=== TASKS ===
A – In the patent description of the cable distribution system, what is a service site generally called in an HFC system?
B – In the rows from their start through the line holding "locality: Manzanillo.", inclusive, rename "collectors" to "gatherers" and change nothing else. Give back only those lines, without the pictures.

═══ EXTRACT TO READ ═══

DETAILED DESCRIPTION OF THE INVENTION
[0022] A system made in accordance with the principles of the
present invention is shown in FIG. 1. That system 10 includes a
headend 12, a plurality of distribution hubs 14 and a plurality of
service sites 16. Each service site 16 is coupled to one or more
service lines 18 to which a plurality of subscribers are coupled
through taps 20. Coupling each service site 16 to a corresponding
distribution hub 14 is a transmission cable 28 and a receive cable
30. These cables and service lines 18 may all be fiber-optic cables
or coaxial cables. In a HFC system transmission cables 28 and
receive cables 30 are fiber optic cables while service lines 18 are
coaxial cables. In this type of system, service site 16 is
generally known as a fiber node. The term "fiber node" is commonly
used to describe a component where signals carried by optic cables
from a higher level are converted to electrical signals for coaxial
cables. As used herein, the term service site includes fiber node.
Each service site connected to a distribution hub has its own
transmission and receive cable to couple the service site to the
distribution hub. Headend 12 is coupled to each distribution hub 14
by transmission cables 28 and receive cables 30.
[0023] As shown in FIG. 1, headend 12 is the highest level of the
CATV and is denoted as level 1. Distribution hubs 14 are denoted as
level 2 and the service sites as level 3. FIG. 1 is merely
illustrative of a system incorporating the principles of the
present invention and additional levels of distribution hubs 14 may
be provided between headend 12 and service sites 16, as is well
known. The headend 12 of FIG. 1 generates a transmission signal
having broadcast and data signals stacked in the transmission
spectrum of transmission cables 28 and service lines 18, as well
known. Preferably, headend 12 includes a transmission cable/receive
cable pair for each service site 18 in the network. An alternative
embodiment supporting data message isolation through the return
cables only may use only one transmission cable 28 to couple a
distribution hub to headend 12.
[0024] An alternative embodiment of the fiber node is shown in FIG.

═══ PROVIDED ENTRIES ═══

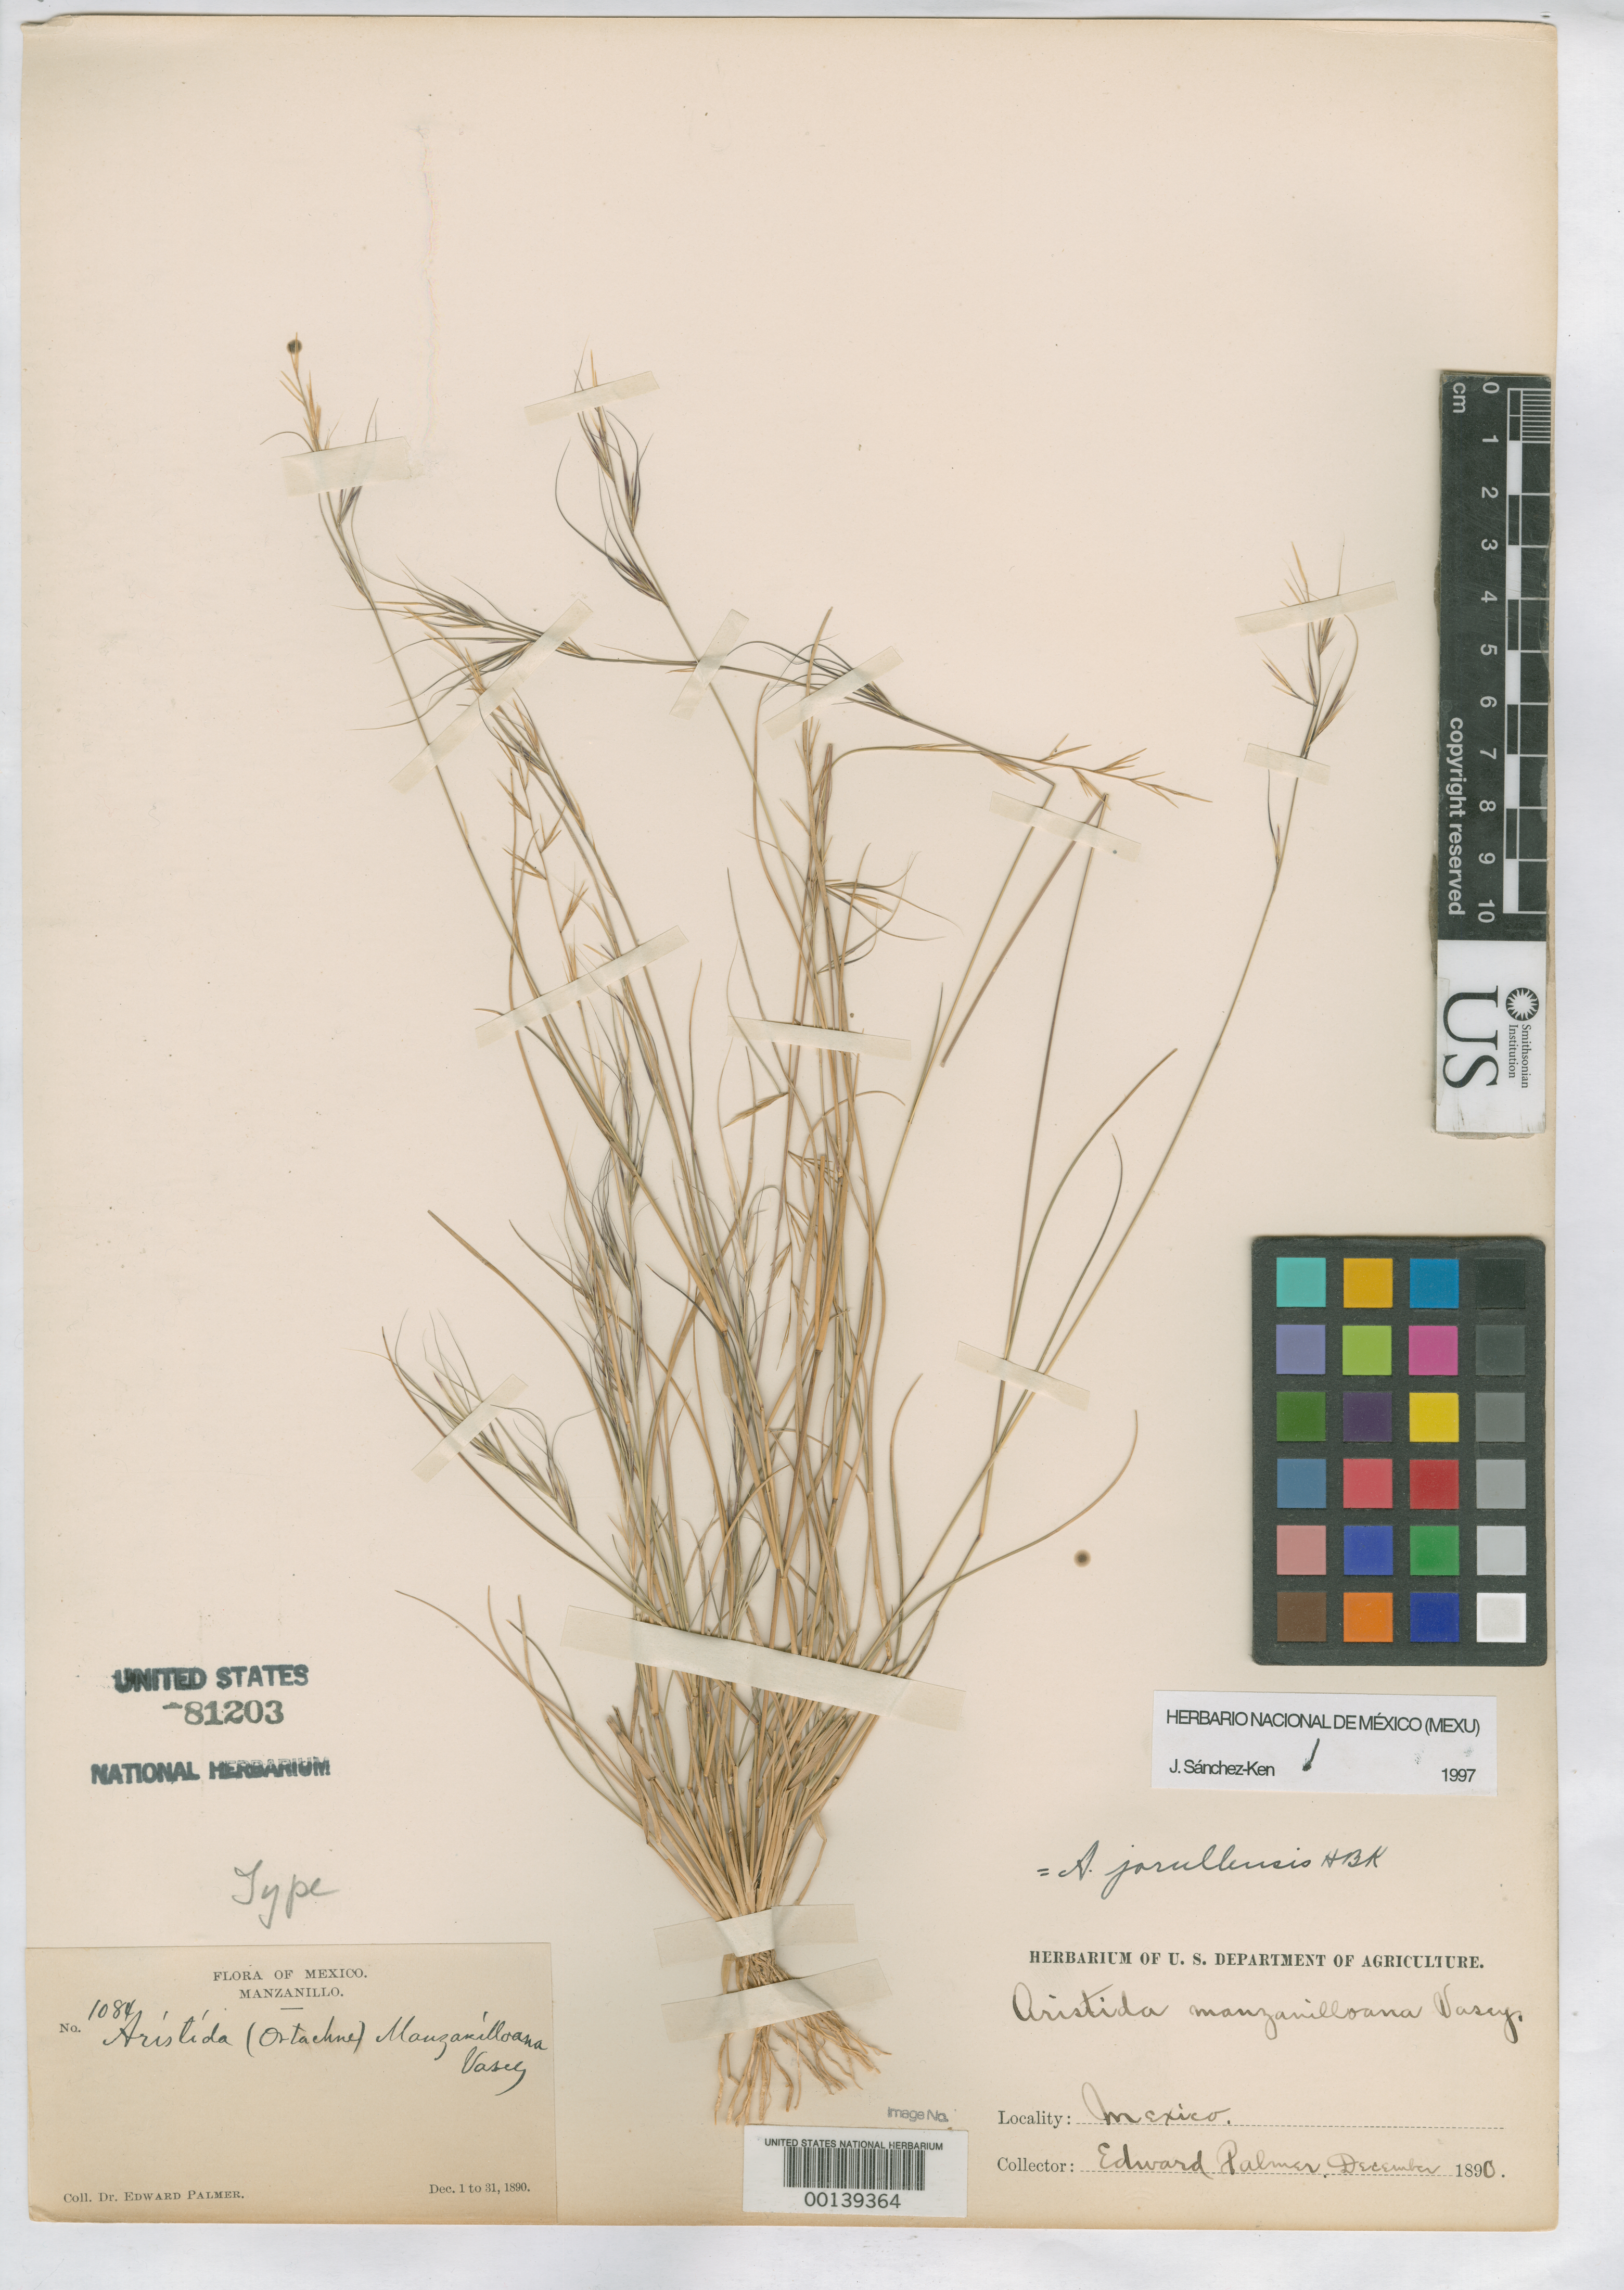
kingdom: Plantae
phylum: Tracheophyta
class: Liliopsida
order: Poales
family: Poaceae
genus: Aristida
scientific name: Aristida manzanilloana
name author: Vasey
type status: Holotype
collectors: E. Palmer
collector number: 1084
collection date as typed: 01 Dec 1890 to 31 Dec 1890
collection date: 1890-12-01/1890-12-31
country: Mexico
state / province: Colima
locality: Manzanillo.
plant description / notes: Holotype? One of several US sheets of this collection, this one annotated "Type" in unknown hand.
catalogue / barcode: US 81203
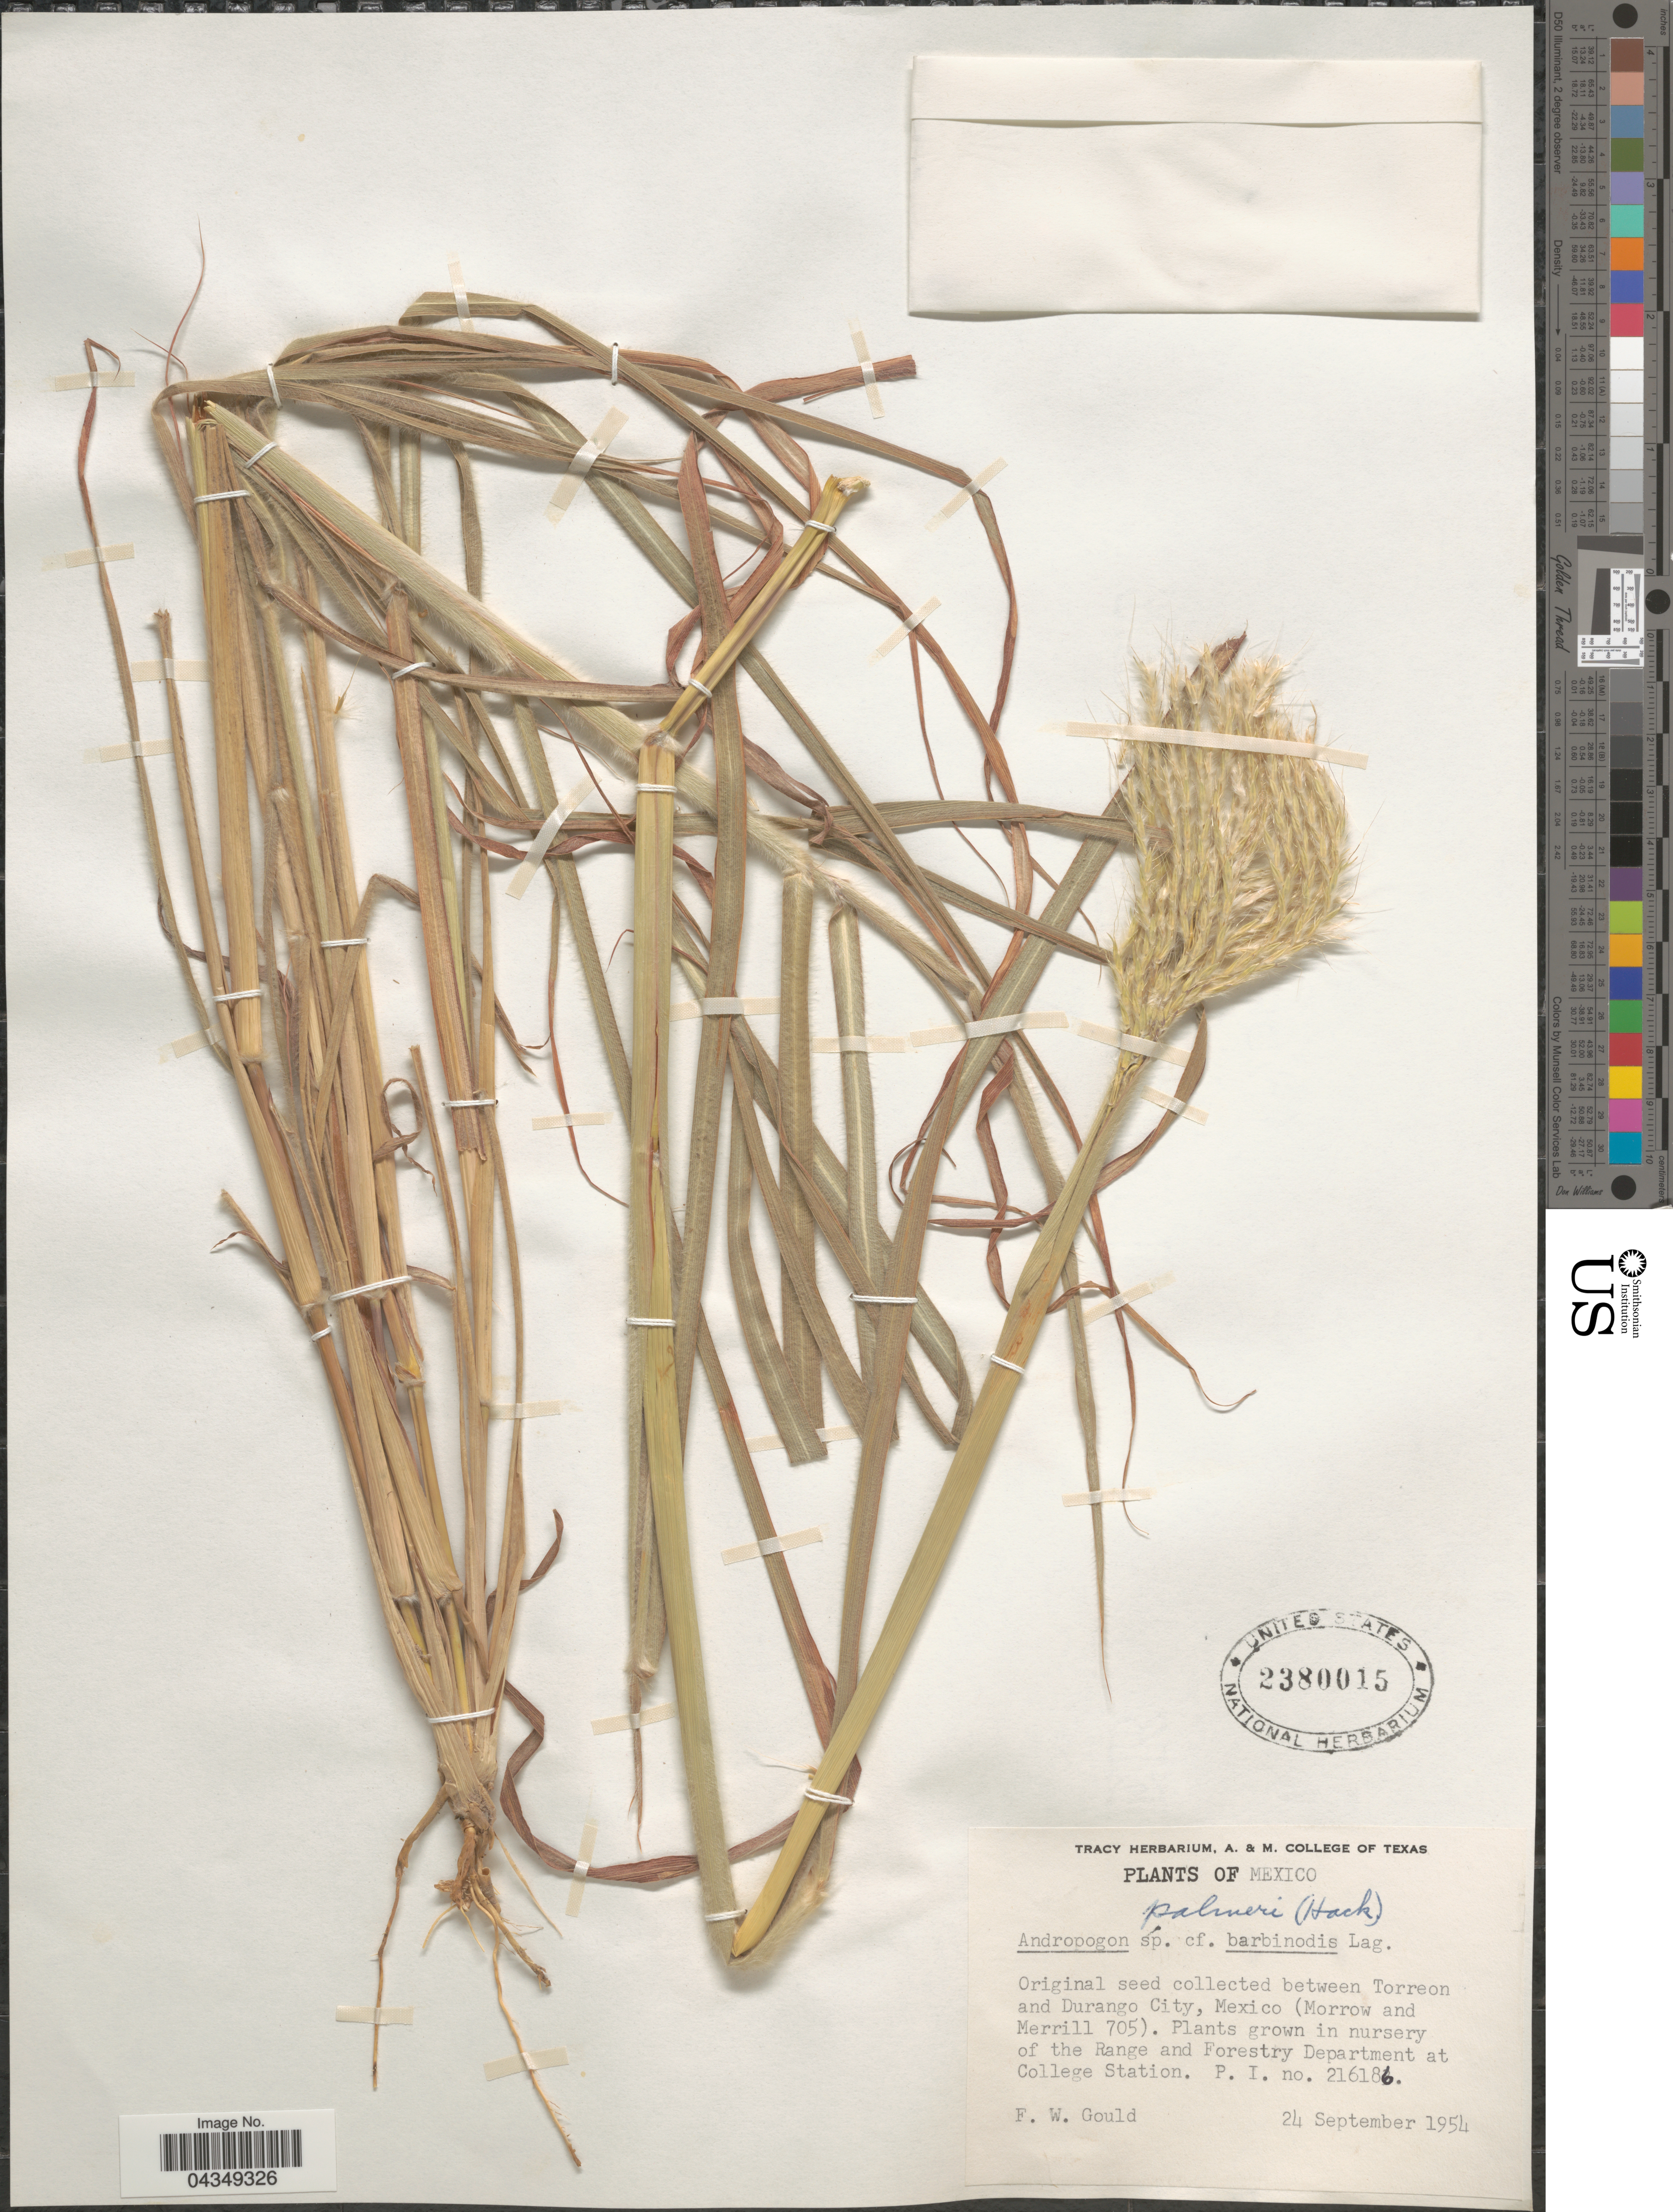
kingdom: Plantae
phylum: Tracheophyta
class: Liliopsida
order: Poales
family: Poaceae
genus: Bothriochloa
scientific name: Bothriochloa palmeri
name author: (Hack.) Pilg.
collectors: F. W. Gould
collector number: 216186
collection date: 1954-09-24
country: Mexico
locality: Plants grown in nursery of the Range and Forestry Department at College Station.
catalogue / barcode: US 2380015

═══

=== SOLVED TASKS ===
A – A fiber node.

B –
kingdom: Plantae
phylum: Tracheophyta
class: Liliopsida
order: Poales
family: Poaceae
genus: Aristida
scientific name: Aristida manzanilloana
name author: Vasey
type status: Holotype
gatherers: E. Palmer
collector number: 1084
collection date as typed: 01 Dec 1890 to 31 Dec 1890
collection date: 1890-12-01/1890-12-31
country: Mexico
state / province: Colima
locality: Manzanillo.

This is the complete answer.